Mandailing Natal Diguncang Gempa Darat M 3,7 Pagi Ini, BMKG Pantau Dampak Getaran
Sabtu, 06 Jun 2026 05:04 WIB
Kabarmalam.com — Keheningan Sabtu pagi di wilayah Sumatera Utara terusik oleh aktivitas seismik yang cukup terasa. Badan Meteorologi, Klimatologi, dan Geofisika (BMKG) melaporkan bahwa sebuah peristiwa gempa bumi tektonik berkekuatan Magnitudo 3,7 telah mengguncang Kabupaten Mandailing Natal pada Sabtu (6/6/2026) tepat pukul 04.35 WIB.
Berdasarkan analisis terkini, pusat gempa atau episenter terdeteksi berada di darat, menjadikannya perhatian khusus bagi warga setempat. Titik koordinat gempa berada di 0,52 Lintang Utara (LU) dan 99,61 Bujur Timur (BT), atau secara spesifik berlokasi sekitar 39 kilometer arah Tenggara dari Mandailing Natal, Sumatera Utara.
Analisis Kedalaman dan Dampak
Laporan teknis dari BMKG menunjukkan bahwa gempa ini memiliki kedalaman yang sangat dangkal, yakni hanya 10 kilometer di bawah permukaan tanah. Dalam klasifikasi seismologi, gempa dangkal seperti ini cenderung memiliki intensitas getaran yang lebih nyata dirasakan oleh masyarakat di permukaan, meskipun skalanya tidak terlalu besar.
Hingga saat ini, belum ada laporan resmi terkait kerusakan infrastruktur maupun adanya korban jiwa akibat guncangan tersebut. Namun, masyarakat diimbau untuk tetap waspada dan memantau kondisi bangunan di sekitar mereka, terutama bagi yang bermukim di dekat pusat episenter.

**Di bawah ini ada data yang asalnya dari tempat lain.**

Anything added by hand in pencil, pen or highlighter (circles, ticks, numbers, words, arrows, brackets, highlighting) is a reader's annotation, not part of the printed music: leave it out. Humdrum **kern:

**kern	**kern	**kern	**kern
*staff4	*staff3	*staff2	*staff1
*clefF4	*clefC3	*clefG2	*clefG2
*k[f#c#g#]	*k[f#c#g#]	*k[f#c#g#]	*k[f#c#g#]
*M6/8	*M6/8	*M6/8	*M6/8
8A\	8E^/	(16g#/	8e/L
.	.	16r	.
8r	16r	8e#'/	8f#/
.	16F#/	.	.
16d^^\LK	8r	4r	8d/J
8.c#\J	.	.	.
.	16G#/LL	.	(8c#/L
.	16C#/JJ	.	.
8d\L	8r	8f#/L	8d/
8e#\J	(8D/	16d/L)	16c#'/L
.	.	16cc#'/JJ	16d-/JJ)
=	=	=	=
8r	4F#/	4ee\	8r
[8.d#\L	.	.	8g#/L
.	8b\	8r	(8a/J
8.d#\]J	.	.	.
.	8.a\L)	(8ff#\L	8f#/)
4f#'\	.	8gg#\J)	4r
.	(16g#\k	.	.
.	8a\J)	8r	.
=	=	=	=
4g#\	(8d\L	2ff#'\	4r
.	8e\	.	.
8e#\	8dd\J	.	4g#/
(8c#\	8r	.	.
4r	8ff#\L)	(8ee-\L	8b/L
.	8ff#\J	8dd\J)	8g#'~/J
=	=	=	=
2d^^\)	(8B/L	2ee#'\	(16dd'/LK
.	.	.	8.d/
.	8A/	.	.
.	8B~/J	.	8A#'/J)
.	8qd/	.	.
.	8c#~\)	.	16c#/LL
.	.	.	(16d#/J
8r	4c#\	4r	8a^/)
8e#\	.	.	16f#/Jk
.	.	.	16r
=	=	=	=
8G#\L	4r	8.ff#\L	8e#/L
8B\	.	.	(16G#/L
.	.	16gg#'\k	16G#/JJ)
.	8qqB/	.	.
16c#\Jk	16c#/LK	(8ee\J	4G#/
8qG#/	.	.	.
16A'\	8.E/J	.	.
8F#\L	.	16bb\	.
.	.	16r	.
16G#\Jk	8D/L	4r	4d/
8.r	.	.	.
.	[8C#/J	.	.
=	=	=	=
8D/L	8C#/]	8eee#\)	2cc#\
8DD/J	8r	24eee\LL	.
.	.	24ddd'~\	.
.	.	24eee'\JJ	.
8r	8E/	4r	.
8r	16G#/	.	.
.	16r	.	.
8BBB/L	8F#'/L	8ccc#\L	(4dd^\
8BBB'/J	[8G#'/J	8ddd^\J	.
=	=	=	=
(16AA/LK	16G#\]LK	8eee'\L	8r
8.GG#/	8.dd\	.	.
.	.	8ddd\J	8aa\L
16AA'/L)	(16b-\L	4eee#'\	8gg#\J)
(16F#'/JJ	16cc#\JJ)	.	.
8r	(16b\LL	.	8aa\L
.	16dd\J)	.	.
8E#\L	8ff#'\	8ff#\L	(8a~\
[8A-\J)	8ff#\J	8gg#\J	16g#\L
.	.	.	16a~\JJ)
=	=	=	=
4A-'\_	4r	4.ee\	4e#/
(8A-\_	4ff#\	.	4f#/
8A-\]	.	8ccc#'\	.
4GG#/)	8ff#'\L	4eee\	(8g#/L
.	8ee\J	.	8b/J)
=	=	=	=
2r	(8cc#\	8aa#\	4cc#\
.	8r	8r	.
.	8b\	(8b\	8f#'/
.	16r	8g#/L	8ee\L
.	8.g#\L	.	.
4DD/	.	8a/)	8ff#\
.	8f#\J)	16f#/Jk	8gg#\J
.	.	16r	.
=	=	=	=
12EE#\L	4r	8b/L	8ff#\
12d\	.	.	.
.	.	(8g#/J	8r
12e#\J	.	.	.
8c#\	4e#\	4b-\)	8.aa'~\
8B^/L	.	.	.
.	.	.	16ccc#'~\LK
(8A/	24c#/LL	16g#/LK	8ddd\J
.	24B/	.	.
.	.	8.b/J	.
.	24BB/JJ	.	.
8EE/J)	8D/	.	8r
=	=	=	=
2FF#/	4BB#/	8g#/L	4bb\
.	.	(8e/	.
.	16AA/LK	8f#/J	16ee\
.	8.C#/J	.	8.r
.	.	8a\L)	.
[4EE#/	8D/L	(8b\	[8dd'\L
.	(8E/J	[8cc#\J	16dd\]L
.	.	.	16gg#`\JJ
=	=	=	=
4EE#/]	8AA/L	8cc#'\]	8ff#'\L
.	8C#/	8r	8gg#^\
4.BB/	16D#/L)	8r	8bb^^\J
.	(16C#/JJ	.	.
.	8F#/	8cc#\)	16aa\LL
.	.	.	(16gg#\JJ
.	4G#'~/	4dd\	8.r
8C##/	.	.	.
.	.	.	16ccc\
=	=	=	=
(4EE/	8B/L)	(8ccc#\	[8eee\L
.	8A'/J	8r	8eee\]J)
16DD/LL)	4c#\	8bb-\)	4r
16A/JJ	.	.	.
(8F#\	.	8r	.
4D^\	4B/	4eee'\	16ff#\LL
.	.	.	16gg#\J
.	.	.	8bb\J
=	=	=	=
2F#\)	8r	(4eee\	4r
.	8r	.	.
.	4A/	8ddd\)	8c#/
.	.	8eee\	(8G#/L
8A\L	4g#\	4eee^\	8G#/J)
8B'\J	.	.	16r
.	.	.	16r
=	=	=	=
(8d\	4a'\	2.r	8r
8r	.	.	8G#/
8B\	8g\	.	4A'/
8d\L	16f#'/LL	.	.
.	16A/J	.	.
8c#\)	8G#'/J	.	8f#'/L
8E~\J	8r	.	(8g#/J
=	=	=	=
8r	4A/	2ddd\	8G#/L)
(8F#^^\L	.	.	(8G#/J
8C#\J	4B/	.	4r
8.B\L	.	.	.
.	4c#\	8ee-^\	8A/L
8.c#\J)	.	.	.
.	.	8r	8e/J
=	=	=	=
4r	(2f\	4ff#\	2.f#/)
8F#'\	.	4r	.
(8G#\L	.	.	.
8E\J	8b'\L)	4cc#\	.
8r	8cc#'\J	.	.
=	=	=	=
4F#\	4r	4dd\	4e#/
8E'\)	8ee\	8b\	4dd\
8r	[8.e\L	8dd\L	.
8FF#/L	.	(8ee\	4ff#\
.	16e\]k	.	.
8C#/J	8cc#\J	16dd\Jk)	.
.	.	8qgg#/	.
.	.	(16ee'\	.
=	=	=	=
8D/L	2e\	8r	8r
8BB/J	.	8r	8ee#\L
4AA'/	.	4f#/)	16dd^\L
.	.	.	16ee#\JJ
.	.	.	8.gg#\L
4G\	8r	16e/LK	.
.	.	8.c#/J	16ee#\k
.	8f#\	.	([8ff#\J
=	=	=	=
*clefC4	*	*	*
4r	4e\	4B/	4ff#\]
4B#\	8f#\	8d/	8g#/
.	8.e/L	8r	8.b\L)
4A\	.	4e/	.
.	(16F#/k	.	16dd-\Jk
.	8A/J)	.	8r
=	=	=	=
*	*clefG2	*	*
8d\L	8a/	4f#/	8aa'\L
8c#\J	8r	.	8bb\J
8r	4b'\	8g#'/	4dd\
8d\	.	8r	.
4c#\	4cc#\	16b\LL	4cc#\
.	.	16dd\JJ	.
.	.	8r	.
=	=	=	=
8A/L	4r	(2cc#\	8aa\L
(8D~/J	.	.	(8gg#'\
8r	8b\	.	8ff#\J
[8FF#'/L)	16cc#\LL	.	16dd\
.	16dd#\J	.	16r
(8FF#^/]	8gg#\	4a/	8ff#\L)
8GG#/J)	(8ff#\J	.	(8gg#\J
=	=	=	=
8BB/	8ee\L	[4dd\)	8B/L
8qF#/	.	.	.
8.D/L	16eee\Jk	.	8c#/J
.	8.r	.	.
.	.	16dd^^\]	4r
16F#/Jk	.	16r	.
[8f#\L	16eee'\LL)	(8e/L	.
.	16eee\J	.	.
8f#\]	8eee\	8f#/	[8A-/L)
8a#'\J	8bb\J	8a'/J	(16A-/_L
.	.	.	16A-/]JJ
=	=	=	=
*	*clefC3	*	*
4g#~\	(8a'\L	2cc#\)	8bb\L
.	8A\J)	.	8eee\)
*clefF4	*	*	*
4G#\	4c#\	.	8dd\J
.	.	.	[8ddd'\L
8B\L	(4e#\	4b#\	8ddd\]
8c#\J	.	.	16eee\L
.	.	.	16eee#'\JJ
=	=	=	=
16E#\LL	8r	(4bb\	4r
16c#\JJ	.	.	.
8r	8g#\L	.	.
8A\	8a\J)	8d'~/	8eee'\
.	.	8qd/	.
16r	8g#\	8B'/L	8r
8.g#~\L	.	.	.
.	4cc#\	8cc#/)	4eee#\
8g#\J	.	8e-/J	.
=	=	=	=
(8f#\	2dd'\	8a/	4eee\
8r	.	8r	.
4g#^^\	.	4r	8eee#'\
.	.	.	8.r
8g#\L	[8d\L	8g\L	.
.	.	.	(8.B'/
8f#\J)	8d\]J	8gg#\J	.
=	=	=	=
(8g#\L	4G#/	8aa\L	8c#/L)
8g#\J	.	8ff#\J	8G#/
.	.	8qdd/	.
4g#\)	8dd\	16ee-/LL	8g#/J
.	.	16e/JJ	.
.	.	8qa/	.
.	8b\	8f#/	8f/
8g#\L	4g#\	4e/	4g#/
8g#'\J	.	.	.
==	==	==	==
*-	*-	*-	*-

Informasi Bersifat Dinamis
Pihak otoritas menekankan bahwa laporan awal ini disusun dengan mengedepankan kecepatan penyampaian informasi kepada publik. Oleh karena itu, data seismik yang diperoleh mungkin masih akan mengalami pemutakhiran seiring dengan masuknya data tambahan dari stasiun pemantau gempa lainnya.
“Informasi ini mengutamakan kecepatan, sehingga hasil pengolahan data belum stabil dan bisa berubah seiring kelengkapan data,” jelas BMKG dalam rilis resminya yang dikutip oleh tim redaksi Kabarmalam.com.
Masyarakat diminta untuk tidak panik namun tetap berhati-hati terhadap kemungkinan gempa susulan yang berpotensi terjadi. Selalu pastikan sumber informasi yang Anda terima berasal dari kanal resmi pemerintah untuk menghindari penyebaran berita bohong atau hoaks yang seringkali muncul saat bencana alam melanda.